Stored records:
++++++

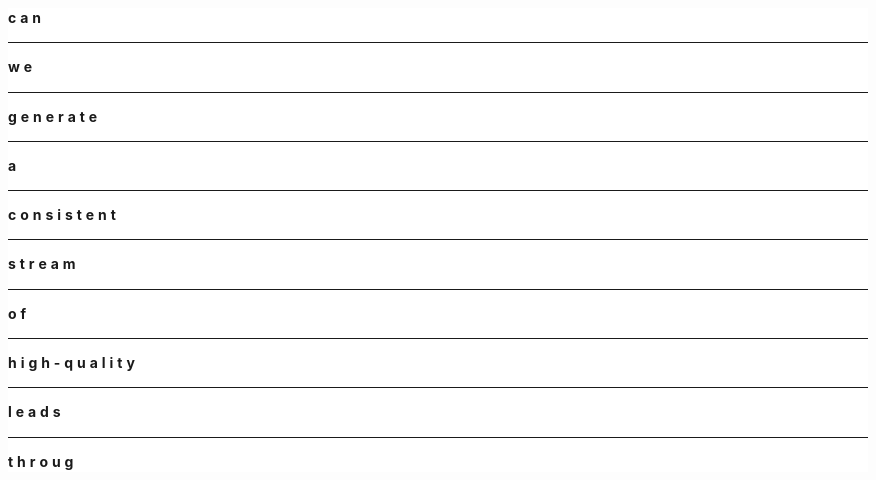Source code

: **c**
**a**
**n**
** **
**w**
**e**
** **
**g**
**e**
**n**
**e**
**r**
**a**
**t**
**e**
** **
**a**
** **
**c**
**o**
**n**
**s**
**i**
**s**
**t**
**e**
**n**
**t**
** **
**s**
**t**
**r**
**e**
**a**
**m**
** **
**o**
**f**
** **
**h**
**i**
**g**
**h**
**-**
**q**
**u**
**a**
**l**
**i**
**t**
**y**
** **
**l**
**e**
**a**
**d**
**s**
** **
**t**
**h**
**r**
**o**
**u**
**g**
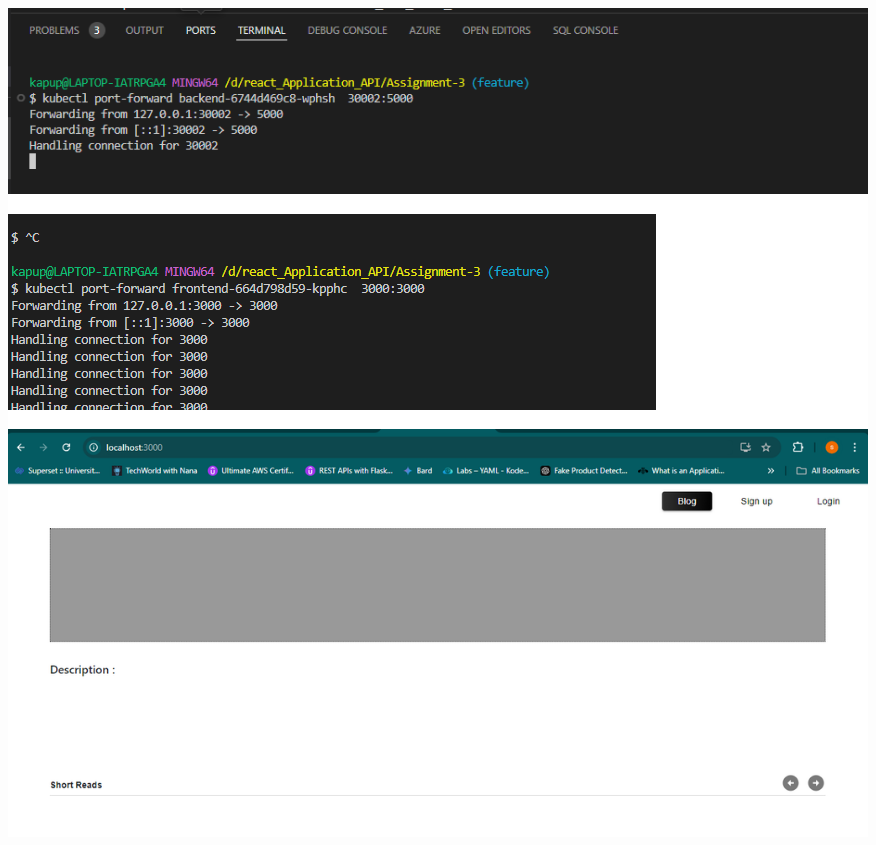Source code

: ![alt text](<Screenshot 2024-10-03 175157.png>)

![alt text](<Screenshot 2024-10-03 175221.png>)

![alt text](<Screenshot 2024-10-03 175344.png>)
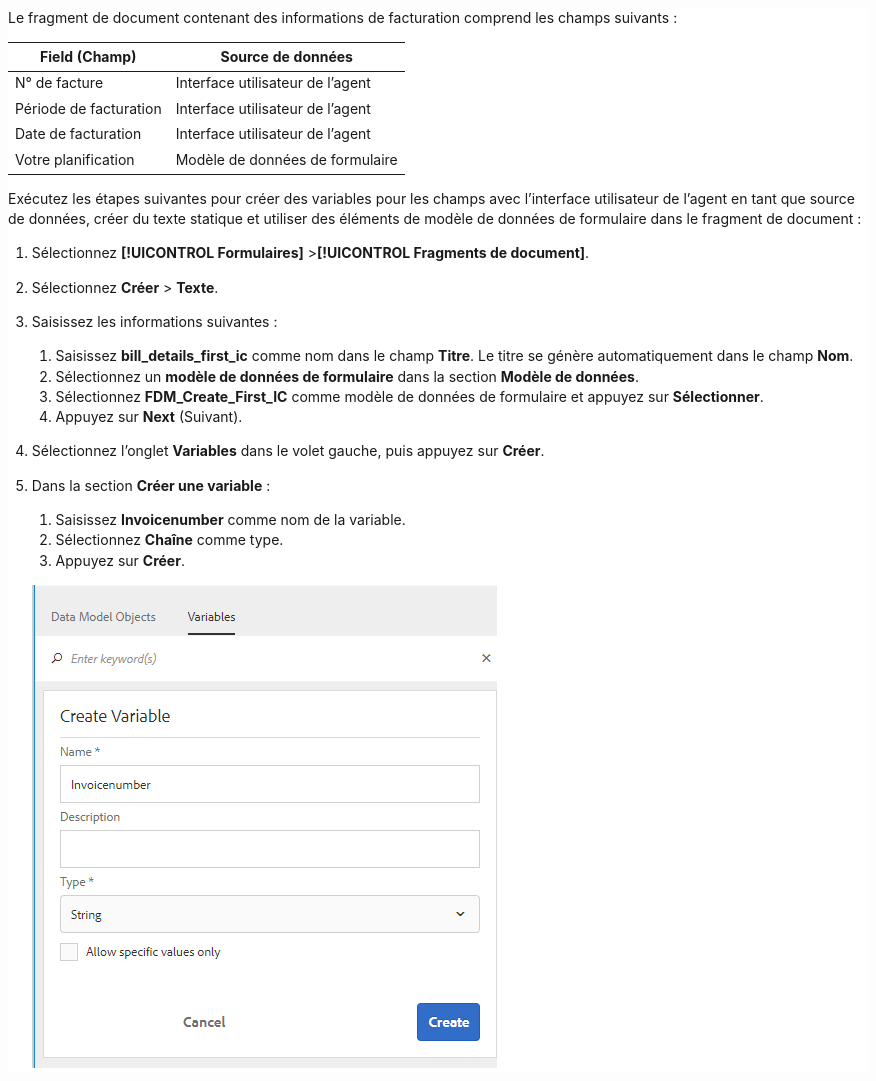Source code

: Le fragment de document contenant des informations de facturation comprend les champs suivants :

| Field (Champ) | Source de données |
|---|---|
| N° de facture | Interface utilisateur de l’agent |
| Période de facturation | Interface utilisateur de l’agent |
| Date de facturation | Interface utilisateur de l’agent |
| Votre planification | Modèle de données de formulaire |

Exécutez les étapes suivantes pour créer des variables pour les champs avec l’interface utilisateur de l’agent en tant que source de données, créer du texte statique et utiliser des éléments de modèle de données de formulaire dans le fragment de document :

1. Sélectionnez **[!UICONTROL Formulaires]** >**[!UICONTROL Fragments de document]**.

1. Sélectionnez **Créer** > **Texte**.
1. Saisissez les informations suivantes :

   1. Saisissez **bill_details_first_ic** comme nom dans le champ **Titre**. Le titre se génère automatiquement dans le champ **Nom**.
   1. Sélectionnez un **modèle de données de formulaire** dans la section **Modèle de données**.
   1. Sélectionnez **FDM_Create_First_IC** comme modèle de données de formulaire et appuyez sur **Sélectionner**.
   1. Appuyez sur **Next** (Suivant).

1. Sélectionnez l’onglet **Variables** dans le volet gauche, puis appuyez sur **Créer**.
1. Dans la section **Créer une variable** :

   1. Saisissez **Invoicenumber** comme nom de la variable.
   1. Sélectionnez **Chaîne** comme type.
   1. Appuyez sur **Créer**. 

   ![variable_create_string](assets/variable_create_string.png)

++++++

**THE PROBLEM:** Produce an exact reprint of the entries, dropping the images.

**REPLY TO THE EXERCISE:**
Source code

: **c**
**a**
**n**
** **
**w**
**e**
** **
**g**
**e**
**n**
**e**
**r**
**a**
**t**
**e**
** **
**a**
** **
**c**
**o**
**n**
**s**
**i**
**s**
**t**
**e**
**n**
**t**
** **
**s**
**t**
**r**
**e**
**a**
**m**
** **
**o**
**f**
** **
**h**
**i**
**g**
**h**
**-**
**q**
**u**
**a**
**l**
**i**
**t**
**y**
** **
**l**
**e**
**a**
**d**
**s**
** **
**t**
**h**
**r**
**o**
**u**
**g**
Source code

: ![alt text](<Screenshot 2024-10-03 175157.png>)

![alt text](<Screenshot 2024-10-03 175221.png>)

![alt text](<Screenshot 2024-10-03 175344.png>)
Source code

: Le fragment de document contenant des informations de facturation comprend les champs suivants :

| Field (Champ) | Source de données |
|---|---|
| N° de facture | Interface utilisateur de l’agent |
| Période de facturation | Interface utilisateur de l’agent |
| Date de facturation | Interface utilisateur de l’agent |
| Votre planification | Modèle de données de formulaire |

Exécutez les étapes suivantes pour créer des variables pour les champs avec l’interface utilisateur de l’agent en tant que source de données, créer du texte statique et utiliser des éléments de modèle de données de formulaire dans le fragment de document :

1. Sélectionnez **[!UICONTROL Formulaires]** >**[!UICONTROL Fragments de document]**.

1. Sélectionnez **Créer** > **Texte**.
1. Saisissez les informations suivantes :

   1. Saisissez **bill_details_first_ic** comme nom dans le champ **Titre**. Le titre se génère automatiquement dans le champ **Nom**.
   1. Sélectionnez un **modèle de données de formulaire** dans la section **Modèle de données**.
   1. Sélectionnez **FDM_Create_First_IC** comme modèle de données de formulaire et appuyez sur **Sélectionner**.
   1. Appuyez sur **Next** (Suivant).

1. Sélectionnez l’onglet **Variables** dans le volet gauche, puis appuyez sur **Créer**.
1. Dans la section **Créer une variable** :

   1. Saisissez **Invoicenumber** comme nom de la variable.
   1. Sélectionnez **Chaîne** comme type.
   1. Appuyez sur **Créer**. 

   ![variable_create_string](assets/variable_create_string.png)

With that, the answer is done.